シンクロニシティ

「…僕のお母さんは小さい頃になくなっていて、お父さんと僕だけだったんだ。」


沈黙が二人の間を包んだころ、僕は静かに話し始めた。彼女は、僕の顔を見つめた。

「5 年前にお父さんが再婚して、新しいお母さんが来た。……けど。」

新しいお母さんは、僕が嫌いだった。

お母さんにとって僕は、お父さんとの間の邪魔をする前妻の憎むべき子供だった。



「何で、そんなに帰りが遅いのよ!」

ある時、そう叫んでお母さんは僕を殴った。

「何でって、今日は部活で遅くなるって言っ」
「あんたみたいな出来損ないに部活なんて必要ないわよ。
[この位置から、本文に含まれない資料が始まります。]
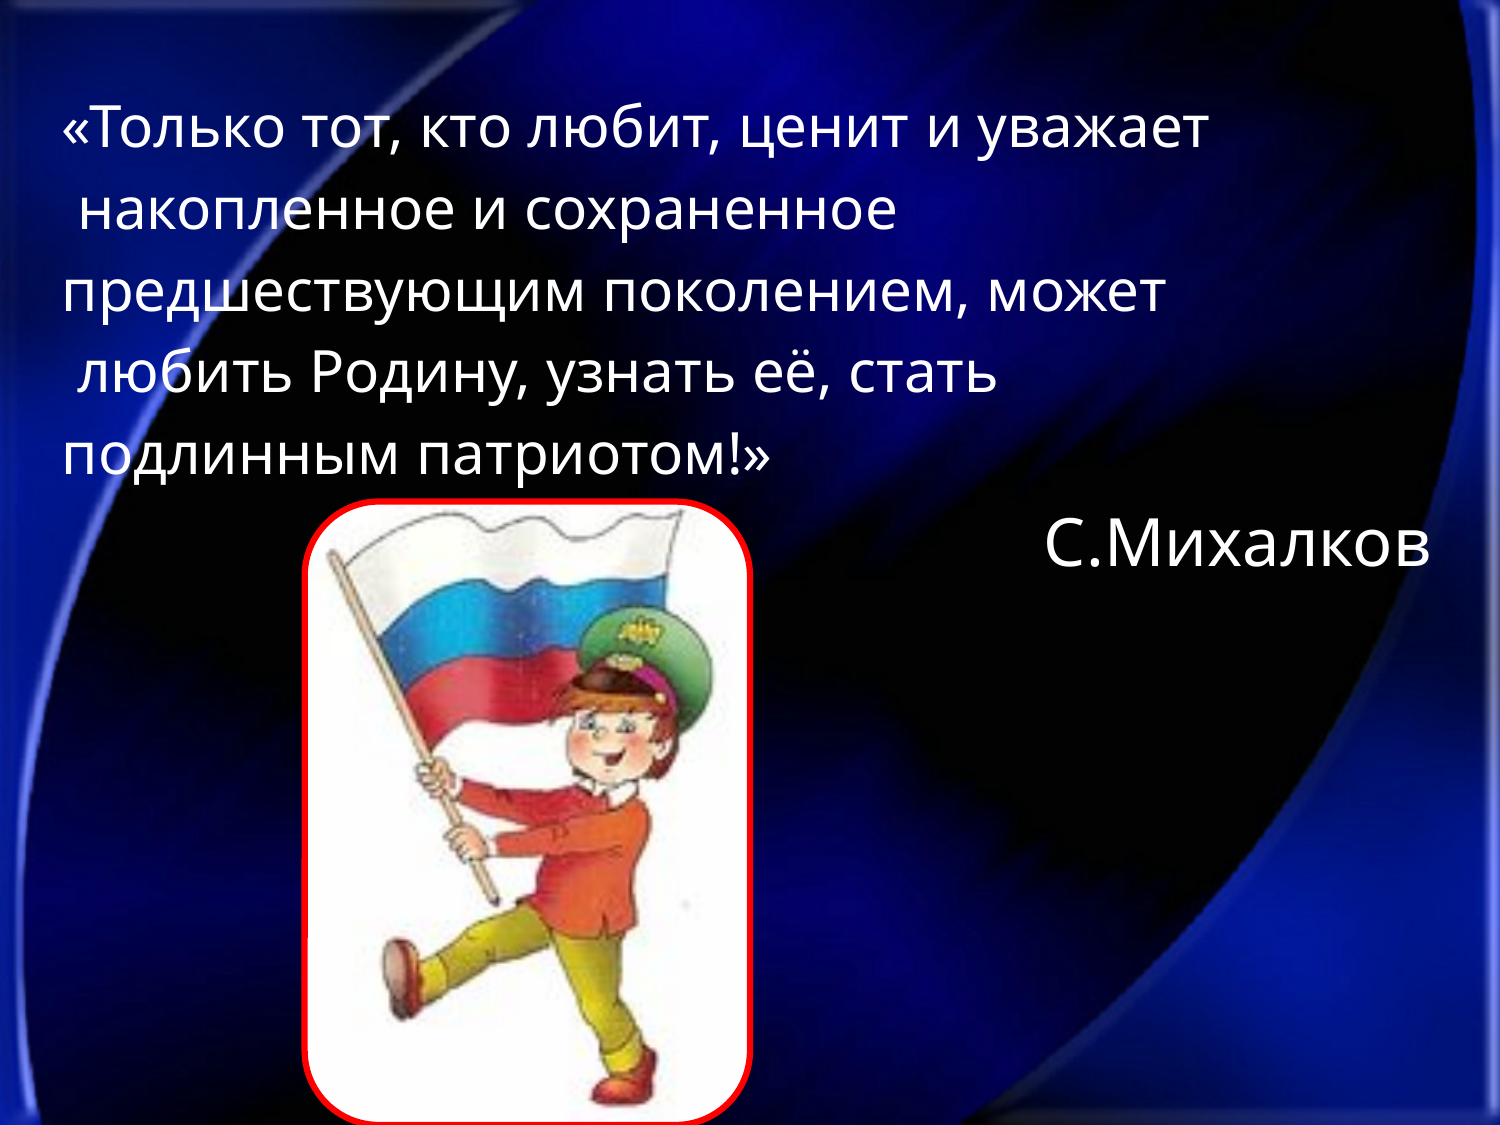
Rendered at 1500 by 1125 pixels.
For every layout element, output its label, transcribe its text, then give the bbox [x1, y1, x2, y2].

picture [0, 0, 1500, 1125]
list «Только тот, кто любит, ценит и уважает накопленное и сохраненное предшествующим поколением, может любить Родину, узнать её, стать подлинным патриотом!» С.Михалков [46, 81, 1448, 1032]
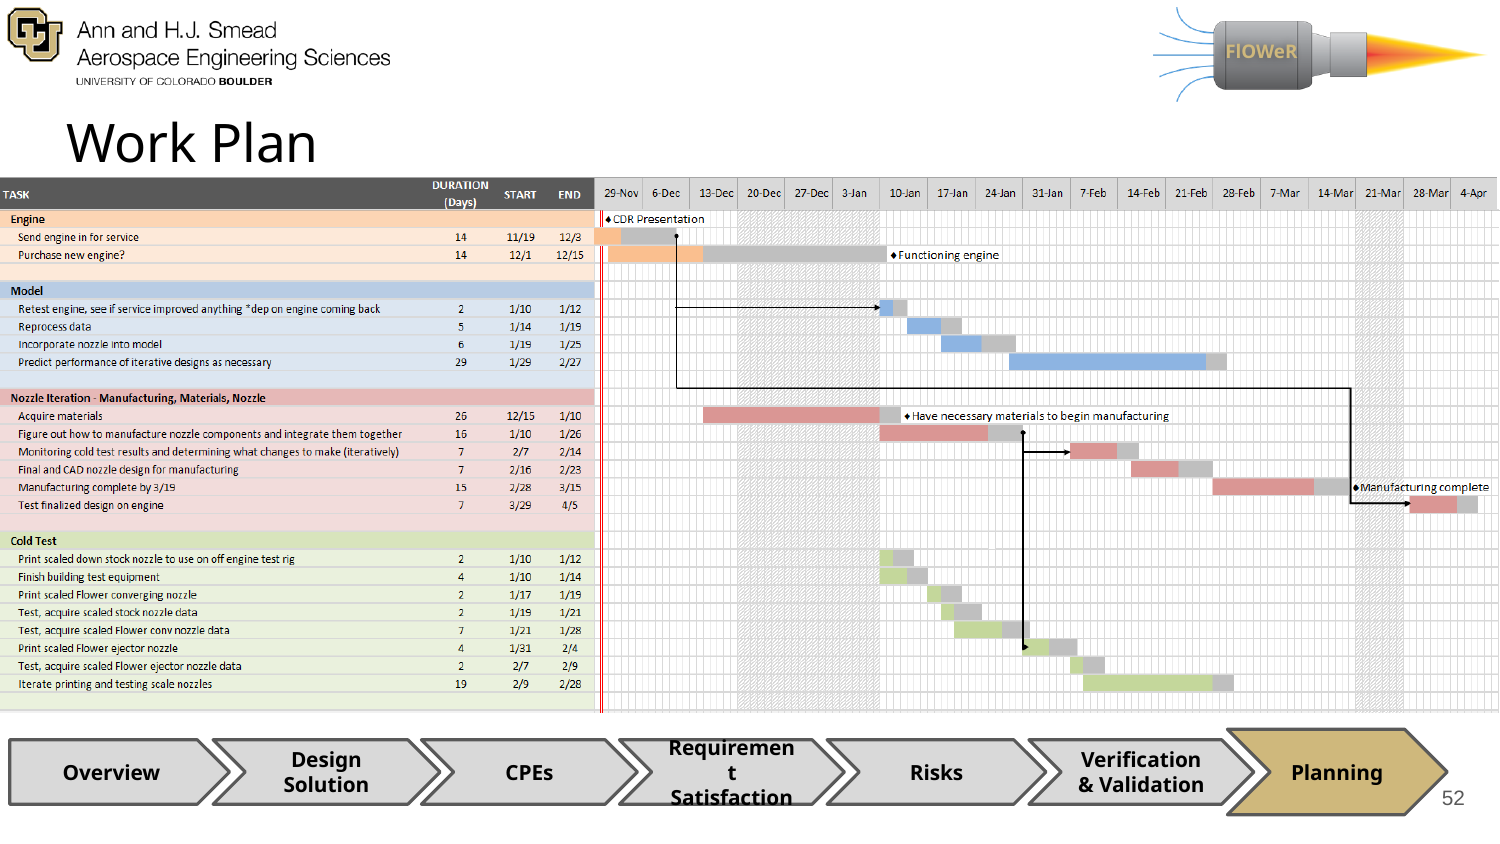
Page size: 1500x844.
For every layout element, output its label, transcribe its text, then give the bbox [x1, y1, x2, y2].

picture [0, 176, 1500, 714]
text_box Verification & Validation [1028, 739, 1254, 805]
slide_number 52 [1389, 764, 1480, 830]
text_box Requirement Satisfaction [619, 739, 845, 805]
text_box Planning [1227, 729, 1448, 815]
title Work Plan [51, 94, 1449, 175]
picture [7, 7, 390, 85]
text_box CPEs [421, 739, 638, 805]
text_box Overview [9, 739, 230, 805]
picture [1153, 7, 1488, 102]
text_box Risks [827, 739, 1047, 805]
text_box Design Solution [213, 739, 441, 805]
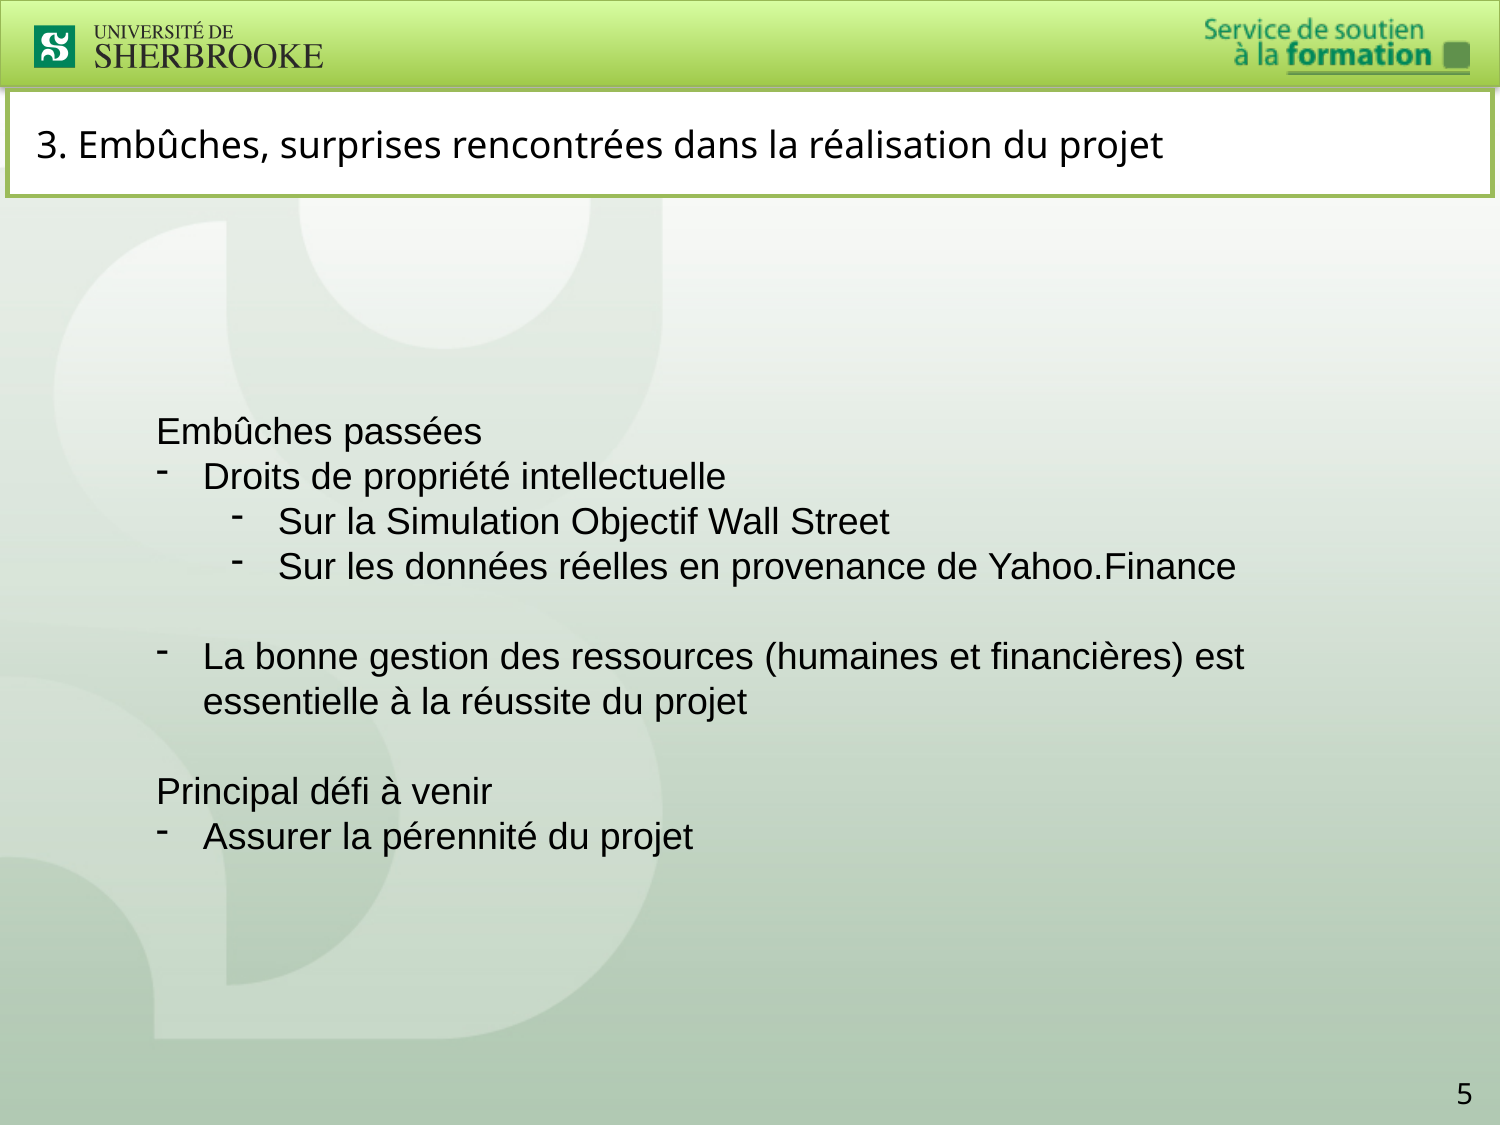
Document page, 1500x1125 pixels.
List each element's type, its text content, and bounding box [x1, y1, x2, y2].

text_box 3. Embûches, surprises rencontrées dans la réalisation du projet [5, 88, 1495, 198]
picture [34, 21, 323, 68]
text_box Embûches passées Droits de propriété intellectuelle Sur la Simulation Objectif Wall Street Sur les données réelles en provenance de Yahoo.Finance La bonne gestion des ressources (humaines et financières) est essentielle à la réussite du projet Principal défi à venir Assurer la pérennité du projet [141, 400, 1388, 865]
picture [1204, 13, 1470, 75]
text_box 5 [1405, 1065, 1488, 1125]
picture [0, 87, 1500, 1125]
辞めなさい!」

「なん……で」
そんなのこじつけじゃないか。

「うるさい、うるさい!!」
そう言って、さらに殴られて。蹴られて。



いたい、つらい、かなしい、やめて。…いたい。



僕は、翌日部活を辞めた。

お母さんに殴られることは次第に日常の一部と化していた。僕の体中にはあざと傷が広がっていた。


お父さんは、無関心だった。僕にも、お母さんにも。

「お父さん…!」


ヒステリーを起こして叫ぶお母さんに頬を殴られ、僕は思わずお父さんに助けを求めた時、


「うるさいな。黙ってくれ。まだ仕事が残ってるんだ。」


お父さんは、そう言って一度も僕を見ることなく。
ただ、パソコンに向き合っていた。